Key aspects of an appropriate policy on VAT rates that eases compliance for SMEs
The EESC calls on all institutions involved in the reform process to explore how a common VAT system for goods and services could be rolled out, with a view to alleviating the problems brought about by the existence of two systems and so as to be consistent with the tax neutrality principle. Following the principles of neutrality and proportionality would also guarantee a level playing field for all businesses.
“The quick fixes put forward by the Commission are crucial for the functioning of the VAT system. The EESC recommends that they be adopted for all businesses with all speed. With regard to the certified taxable person concept, the EESC would like to be informed of both the criteria for its implementation and the findings of an assessment,” said the co-rapporteur, Krister Andersson (Employers’ Group, SE).

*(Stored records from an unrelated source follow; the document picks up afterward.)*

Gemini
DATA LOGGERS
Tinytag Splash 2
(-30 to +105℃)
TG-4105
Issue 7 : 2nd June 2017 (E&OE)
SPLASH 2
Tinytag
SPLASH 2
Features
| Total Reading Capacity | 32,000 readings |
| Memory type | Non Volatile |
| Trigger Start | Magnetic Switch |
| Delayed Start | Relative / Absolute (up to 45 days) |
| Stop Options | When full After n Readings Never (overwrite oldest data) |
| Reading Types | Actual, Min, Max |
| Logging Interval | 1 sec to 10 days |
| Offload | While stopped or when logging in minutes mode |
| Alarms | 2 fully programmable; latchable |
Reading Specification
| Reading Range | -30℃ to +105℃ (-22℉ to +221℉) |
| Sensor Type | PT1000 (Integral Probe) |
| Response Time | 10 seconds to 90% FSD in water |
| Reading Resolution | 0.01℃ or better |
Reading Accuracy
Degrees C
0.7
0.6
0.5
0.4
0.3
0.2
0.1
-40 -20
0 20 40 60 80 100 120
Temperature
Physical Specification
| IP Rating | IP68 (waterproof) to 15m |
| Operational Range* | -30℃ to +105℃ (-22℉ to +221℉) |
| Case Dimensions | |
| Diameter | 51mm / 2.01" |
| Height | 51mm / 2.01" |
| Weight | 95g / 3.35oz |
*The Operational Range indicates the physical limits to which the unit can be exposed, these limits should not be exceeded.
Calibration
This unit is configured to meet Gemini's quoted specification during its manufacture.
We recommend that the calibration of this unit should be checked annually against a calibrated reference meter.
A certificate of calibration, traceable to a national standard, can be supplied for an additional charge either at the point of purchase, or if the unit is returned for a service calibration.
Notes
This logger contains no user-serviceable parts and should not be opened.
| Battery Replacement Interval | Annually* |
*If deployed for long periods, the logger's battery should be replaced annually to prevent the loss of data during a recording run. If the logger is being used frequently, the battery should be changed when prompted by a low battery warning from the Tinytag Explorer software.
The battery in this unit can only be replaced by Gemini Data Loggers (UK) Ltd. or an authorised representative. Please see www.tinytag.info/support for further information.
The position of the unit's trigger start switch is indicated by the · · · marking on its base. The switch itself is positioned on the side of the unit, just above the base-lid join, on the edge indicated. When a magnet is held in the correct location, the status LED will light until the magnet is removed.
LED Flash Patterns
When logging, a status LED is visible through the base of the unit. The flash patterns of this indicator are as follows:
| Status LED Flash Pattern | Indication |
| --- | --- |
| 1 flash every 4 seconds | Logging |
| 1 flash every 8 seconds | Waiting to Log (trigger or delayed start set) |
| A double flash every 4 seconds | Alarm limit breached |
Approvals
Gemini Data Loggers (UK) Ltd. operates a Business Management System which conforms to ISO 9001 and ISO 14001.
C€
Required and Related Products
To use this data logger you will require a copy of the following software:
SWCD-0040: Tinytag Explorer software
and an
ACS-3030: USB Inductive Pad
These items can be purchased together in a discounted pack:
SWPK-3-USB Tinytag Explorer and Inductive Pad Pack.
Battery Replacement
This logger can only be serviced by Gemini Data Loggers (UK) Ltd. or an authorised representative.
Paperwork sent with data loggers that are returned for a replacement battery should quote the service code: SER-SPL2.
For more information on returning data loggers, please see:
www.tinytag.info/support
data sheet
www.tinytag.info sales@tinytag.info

The EESC agrees with the Commission’s proposals on reduced VAT rates and considers that they should be applied to certain classes of goods and services, especially those of general interest. The Commission also proposes to establish a “negative list” of goods and services to which the standard VAT rate would apply in order to prevent possible distortions of competition due to the destination principle.
“It is important that the “negative list” does not unduly curb Member States’ freedom to establish reduced rates for certain general interest goods,” said the rapporteur for the second EESC opinion on the VAT reform package, Petru Sorin Dandea (Workers’ Group, RO). “At the same time, we must avoid exacerbating the administrative burden and further fragmenting VAT rules.”
An in-depth analysis on the possibility of implementing higher VAT rates on luxury goods should be taken into consideration.
The EESC believes that the approach of applying reduced rates, in the case of intra-EU trade, only to goods and services that have no intermediate input, could create difficulties of interpretation with regard to the management of complex services and generate additional costs for the end user. Therefore, while agreeing with the Commission’s objective of ensuring that the measures are for the benefit of the final consumer, the EESC considers that the reduced rates and exemptions proposed should be applied primarily for the purpose of achieving a general interest objective in a consistent way.
Since the new VAT scheme for small businesses is intended to help them access the single market through simplified VAT rules, the EESC considers that the thresholds for this scheme should be set at levels that ensure that all SMEs are covered by it and that these rules should also apply to social economy enterprises.